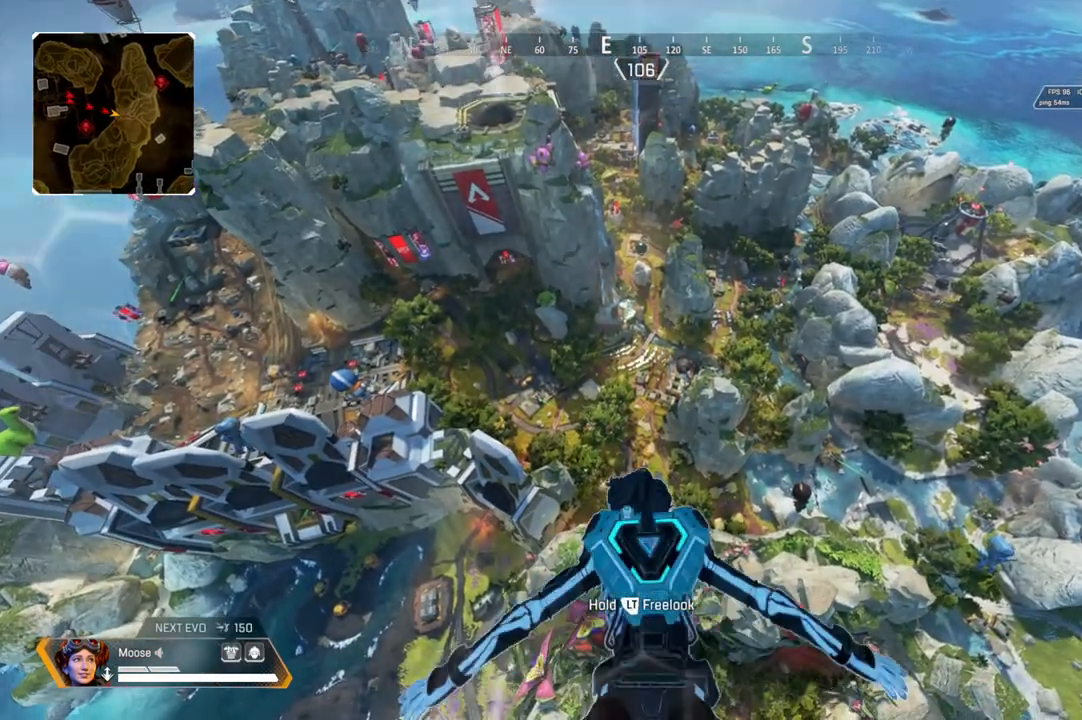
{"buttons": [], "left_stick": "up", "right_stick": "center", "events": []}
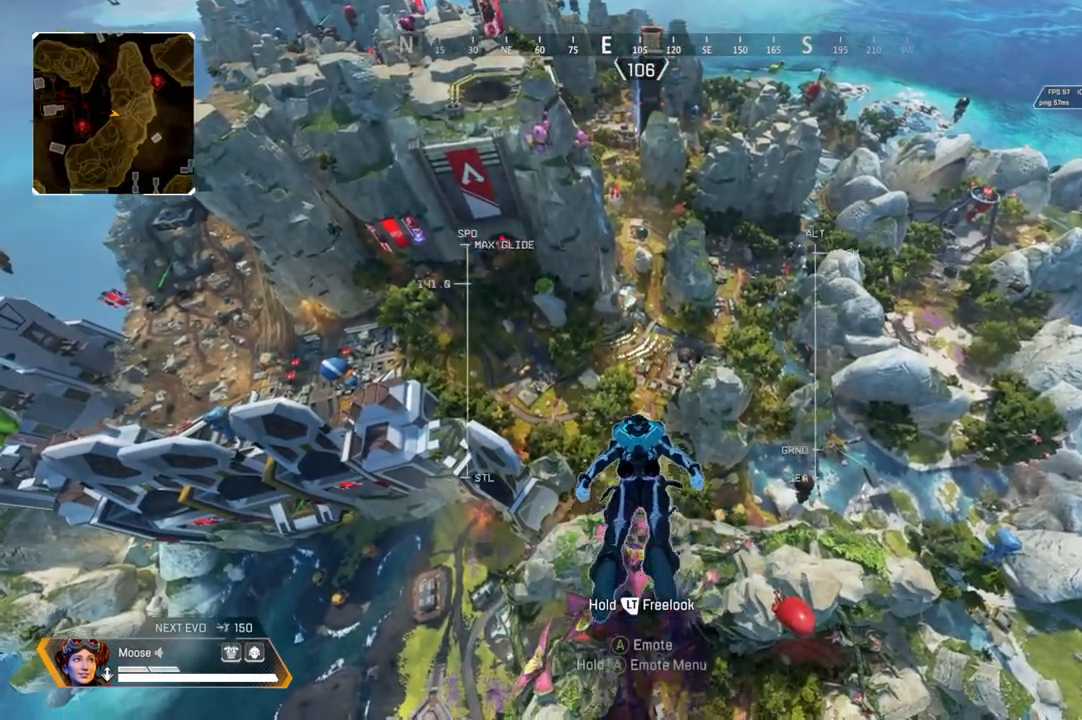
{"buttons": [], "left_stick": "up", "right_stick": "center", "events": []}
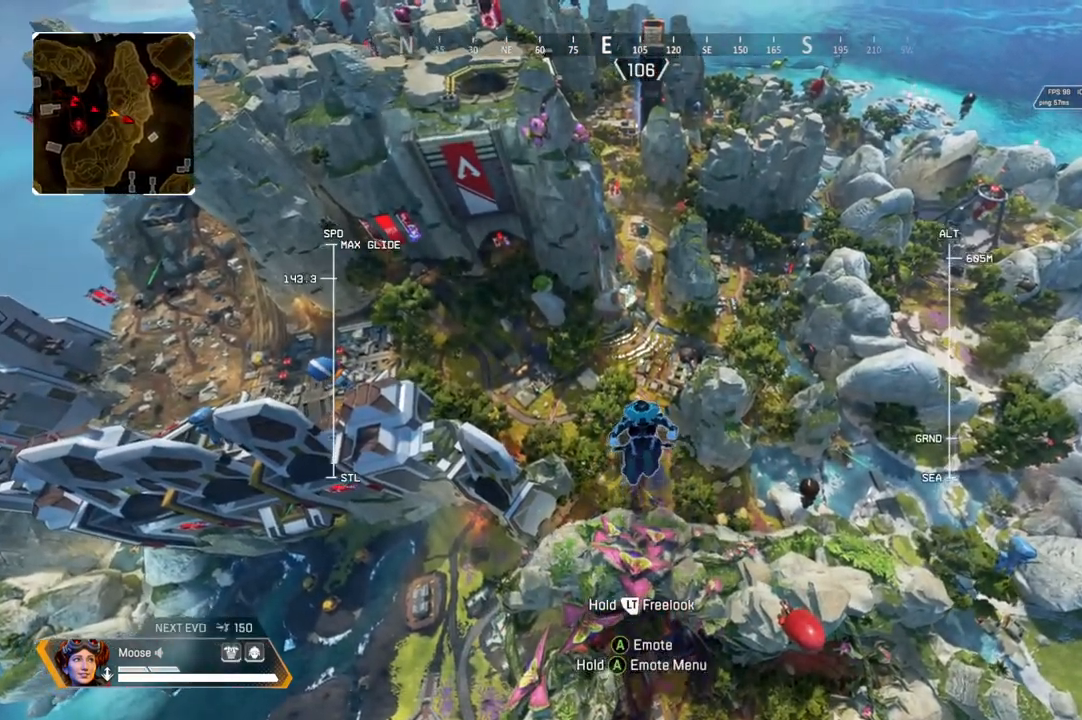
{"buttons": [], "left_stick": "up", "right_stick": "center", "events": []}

Description of the task → Output the whole listing without change. Any picture is to be left out.

Response →
{"buttons": [], "left_stick": "up", "right_stick": "center", "events": []}
{"buttons": [], "left_stick": "up", "right_stick": "center", "events": []}
{"buttons": [], "left_stick": "up", "right_stick": "center", "events": []}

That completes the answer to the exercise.